Auto renewal not working when using stackpath with origin host

I have many sites hosted on Cloudways. all of them are set for auto-renewal SSL certificate.

I also am using Stackpath WAF for all my sites. This is similar to cloudflare, to block most malware to the origin domain.

Previously, the certificate would auto-renew automatically without any problem. Lately, for many of my sites, the auto-renew is not happening and then the site appears to be down.

My solution is to manually temporarily change the DNS settings in my DNS manager to bypass Stackpath and go to the origin site and THEN revoke the old certificate and then create a new certificate and then re-activate my Stackpath settings in the DNS manager.

I have more than 100 sites and I'm hoping that you can return the settings to how it was before.... where the auto-renew would work EVEN WHEN STACKPATH WAS ENGAGED.

Does anyone know anything about this?

Thank you,

Howard Richman

We can try to help you.

What ACME client (eg, certbot) and challenge type are you using? HTTP, DNS, ALPN?

What errors do you get when you try to renew with Stackpath enabled?


Thank you, When stackpath is enabled, it is not possible to CREATE or RENEW the certificate. I've learned in creating a new site initially I must create the SSL certificate first and THEN engage stackpath because that changes the A record and the CNAME to stackpath, which then routes to my origin domain.

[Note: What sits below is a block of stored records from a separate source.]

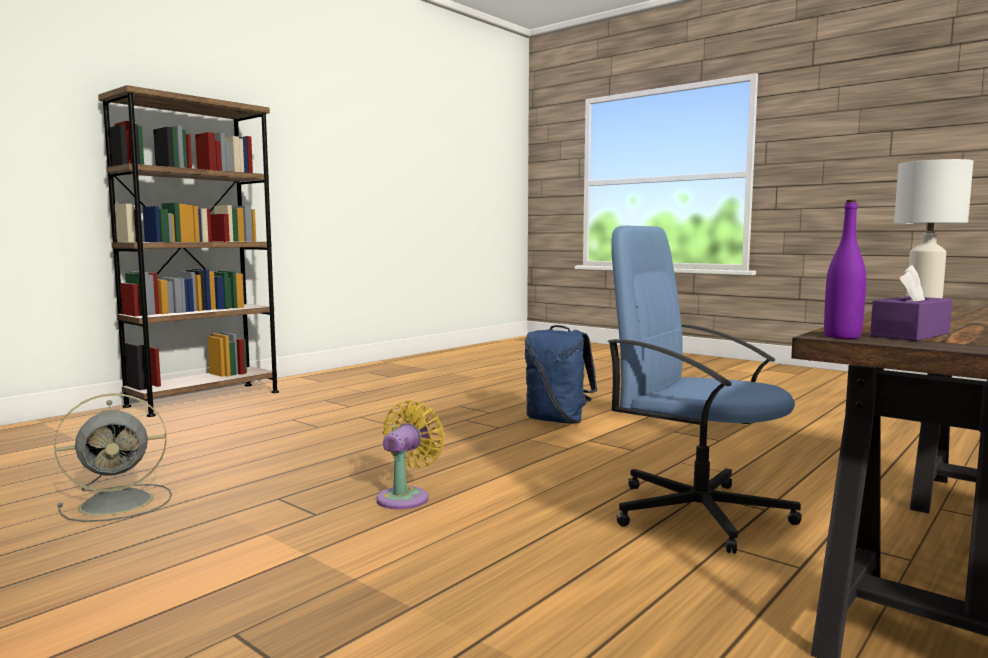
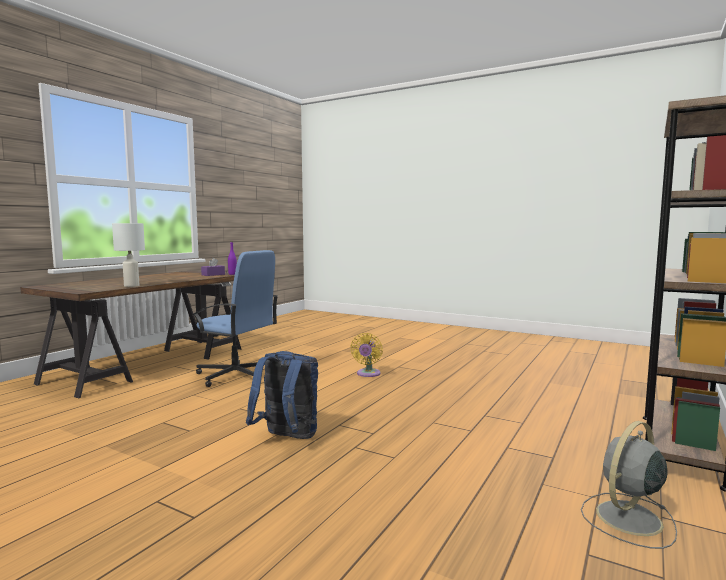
camera: 170 degrees right, 0 degrees up
(120, 502) = (486, 366): grey fan -> grey fan (627, 519)

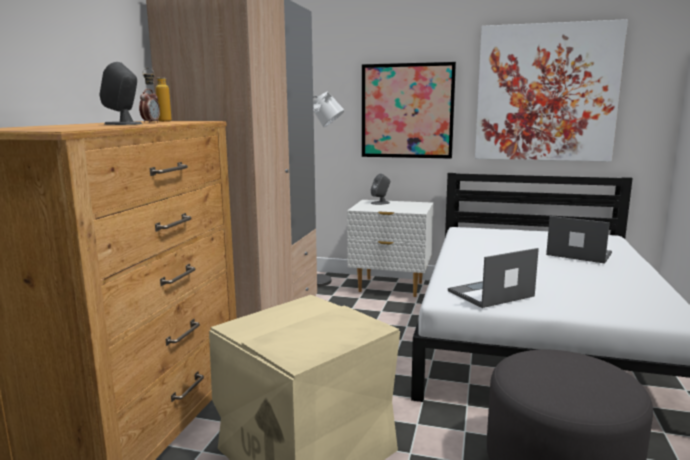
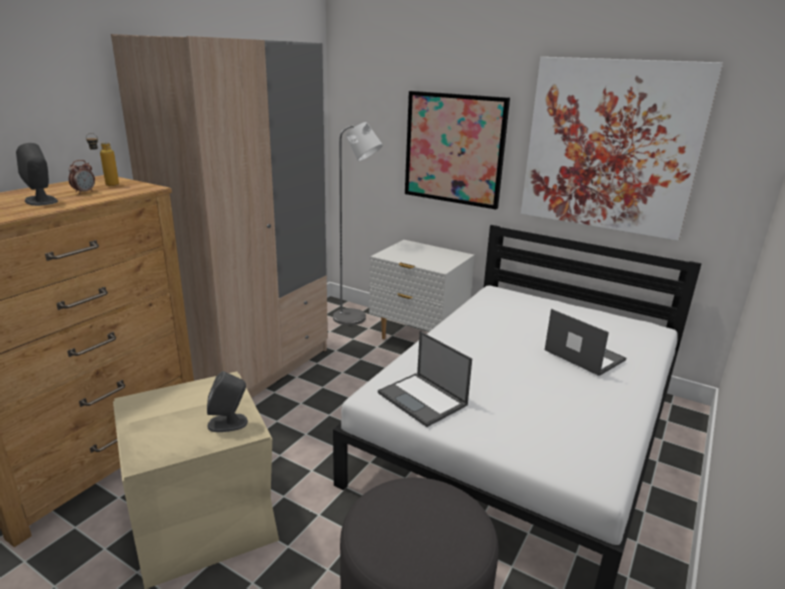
camera: 15 degrees right, 10 degrees up
(380, 203) = (416, 248): grey speaker -> grey speaker (228, 423)
(490, 294) = (423, 399): laptop -> laptop turned 120 degrees counterclockwise

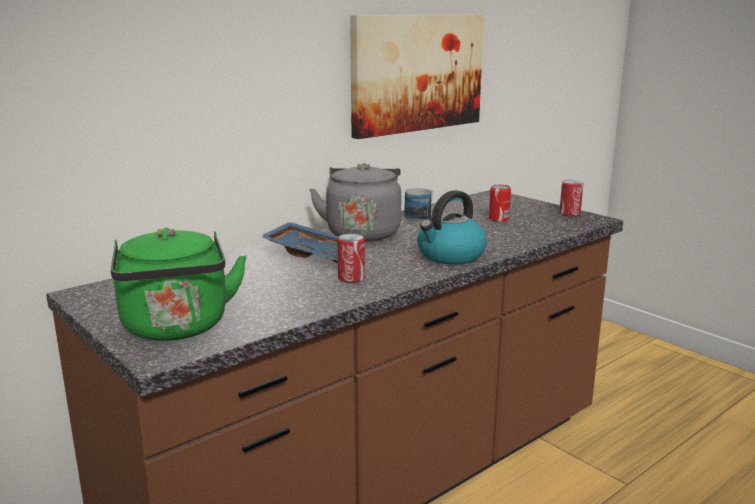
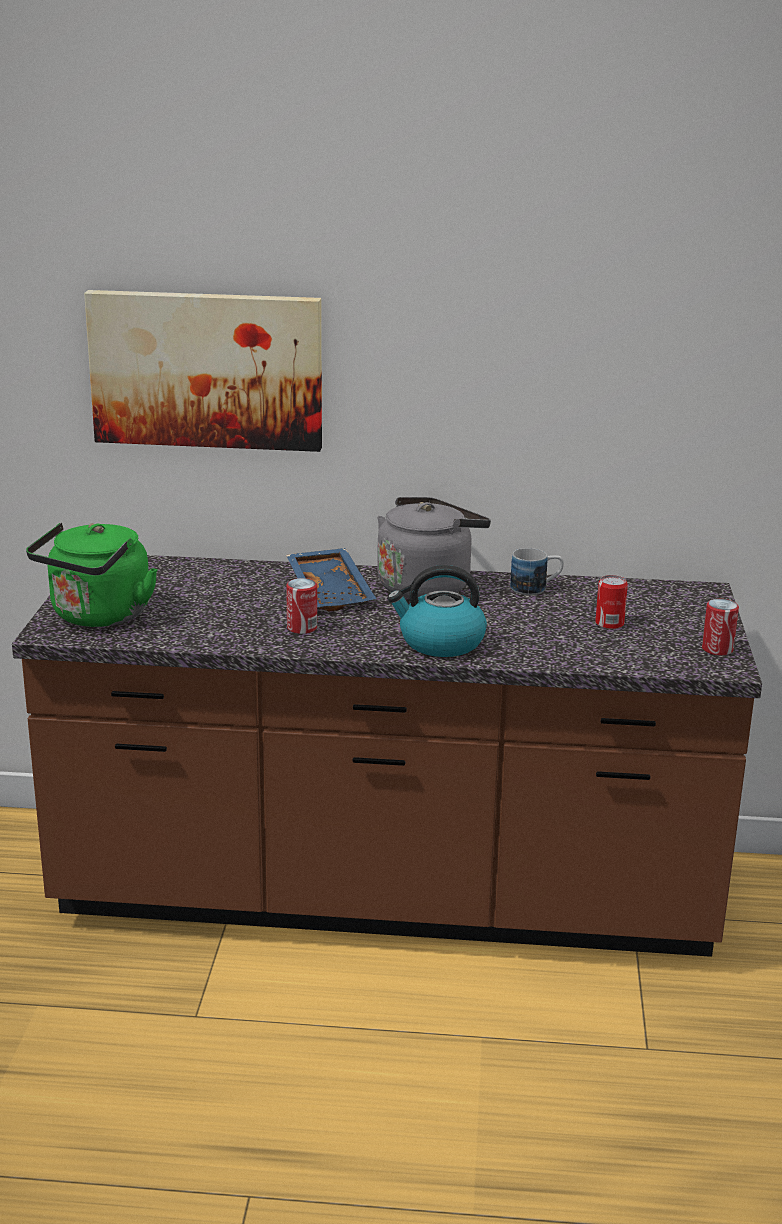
camera: 45 degrees right, 5 degrees up
(416, 73) = (586, 396): picture -> picture (206, 369)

When I attempt to create or renew with stackpath enabled it doesn't create an error. It just doesn't create the certificate.

Some of my sites are going through the Stackpath DNS manager and some are going through bunny. I don't know what ACME client means. So sorry.
but thank you for trying to help me.

1 Like

Can you give an example of a domain name that is failing to renew?

It looks like Stackpath is or has a CDN. Special consideration is needed with CDN when using the HTTP Challenge to ensure the http request from the Let's Encrypt Servers pass thru to the origin server.

CDN's generally like to do things like redirect HTTP requests and sometimes validate formats or sources which disrupt the flows needed for validation.

I don't know about Stackpath specifically, but these are common issues when people start using CDN's like Cloudflare and CloudFront.

Sometimes it is easier to use a DNS Challenge behind a CDN. Although HTTP Challenges are possible (with care). Cloudflare even offers something it calls an "Origin CA Cert" which allows HTTPS comms to the origin without needing a cert from another CA (like Let's Encrypt).


Sounds like you may need to ask StachPath what they are doing with those ACME challenge requests.

Maybe they block them like Palo Alto does - LOL


Thank you, MikeMcQ. I think the issue is with Stackpath from what I'm learning. I have a ticket in with them and I hope to find out what adjustments I can make to make this work. Your tips are helpful.


rubs :crystal_ball:


It says StackPath also uses LE certs ...
and they are consuming all such ACME requests.

[the ball has been known to be both right and wrong - this is clearly one more of those two choices - LOL]


ok. Here is my update on this. Instead of having TWO SSL certificates, one for the host and one for the firewall (stackpath). I learned from Stackpath that I only need to use the Let's Encrypt certificate via Stackpath and to revoke the one on my host. Then They suggested that change this setting....
settings >origin > pull protocol > http only.
the reason for this is because the actual origin site is NOT secure but will be then using the SSL certificate from Stackpath (I'm sure cloudflare and others would function the same.)

So to the user, the domain would appear secure.

This also solves the original issue that the origin host could not auto-update the certificate.

Thank you all for your input on this.

1 Like

Thanks for sharing the confirmation that Stackpath are not competent. I am both mortified and disappointed by your comfort in not only deploying an insecure site, but also by your cavalier willingness to actively deceive your visitors by giving them the false impression that their traffic is secure while transmit it across the open internet in plaintext.

It's the twenty twenties. While there has never been a valid excuse for such behavior, it has never been easier to avoid such a malicious configuration than it is now.


This topic was automatically closed 30 days after the last reply. New replies are no longer allowed.